The Payment Card Industry Data Security Standard, known as PCI, is an industry set of requirements created by major credit card companies in order to protect cardholder data. Being PCI compliant is an essential for any merchant or payment service provider.
PCI compliance is highly complex and it’s different for various types of businesses. Learn the differences between PCI compliance for service providers and merchants and whether your business needs a Report on Compliance (ROC) or a Self-Assessment Questionnaire (SAQ).
Follow these steps to find out if your business needs to be PCI compliant and if you're taking the right precautions.
1. Determine if your business is a merchant or service provider
There are two types of PCI compliance: compliance for merchants and for service providers. A merchant is a business that accepts payments, like an e-commerce store. A PCI DSS service provider, on the other hand, is any other type of business that comes into contact with payment data at some point in the process.

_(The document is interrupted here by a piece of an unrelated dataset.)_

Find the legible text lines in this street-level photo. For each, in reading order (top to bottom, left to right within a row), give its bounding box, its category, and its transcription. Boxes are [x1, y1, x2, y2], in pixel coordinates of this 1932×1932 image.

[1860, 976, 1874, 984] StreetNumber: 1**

Both service providers and merchants should be PCI compliant. Some requirements are different, though, primarily because of the differences in levels.
2. Determine your level
Within PCI DSS, both merchants and service providers are grouped into different levels. For merchants, there are levels one through four, primarily based on the number of transactions you process each year. For example, a merchant that processes six million or more payments each year is a level one merchant. Anything below is not a level one merchant.
For service providers
For service providers, there are only two levels. A PCI DSS level one service provider participates in more than 300,000 transactions per year. Any service provider that affects fewer than 300,000 transactions is a level two service provider.
3. Complete the requirements for your level
Now that you’ve determined your category (merchant or service provider) and your level within that category, you can learn requirements for your level. While the PCI standards are the same for everyone, the requirements for assessing your compliance are different.
For level one merchants and service providers (ROC and QSA)
For both merchants and service providers, level one businesses need to coordinate with a third-party assessor for an onsite PCI compliance audit. What is a PCI compliance audit, exactly? This process involves bringing in one of many trusted PCI compliance audit companies to investigate your security practices and determine if you’re adhering to the PCI DSS.
On top of this annual onsite audit, level one service providers and level one merchants need to get a scan of their system each year through an approved scanning vendor, or ASV. After all this is complete, you’ll submit your Attestation of Certification and Report on Compliance from the assessor along with your scan to receive your compliance certification. You need to complete this process each year to stay on the PCI compliance list of service providers or merchants.
For non-level one merchants and service providers (SAQ)
If you are a level two service provider or a level two through four merchant, the process is simpler. You need to receive a scan from an ASV each quarter and you need to complete a SAQ to verify that you are adhering to all 12 standards.
Most companies with less than six million annual transactions can use a SAQ to demonstrate compliance. There are eight SAQs to choose from and the scope varies greatly between them. A SAQ A is 16 pages long with 20 controls, while a SAQ D is 76 pages long with over 350 controls. A SAQ, like the name suggests, is self-assessment and does not require an assessor. This is generally considered an easier process than a ROC. However, for startups and small businesses that need a SAQ, the process still requires quite a bit of time and effort to prove compliance.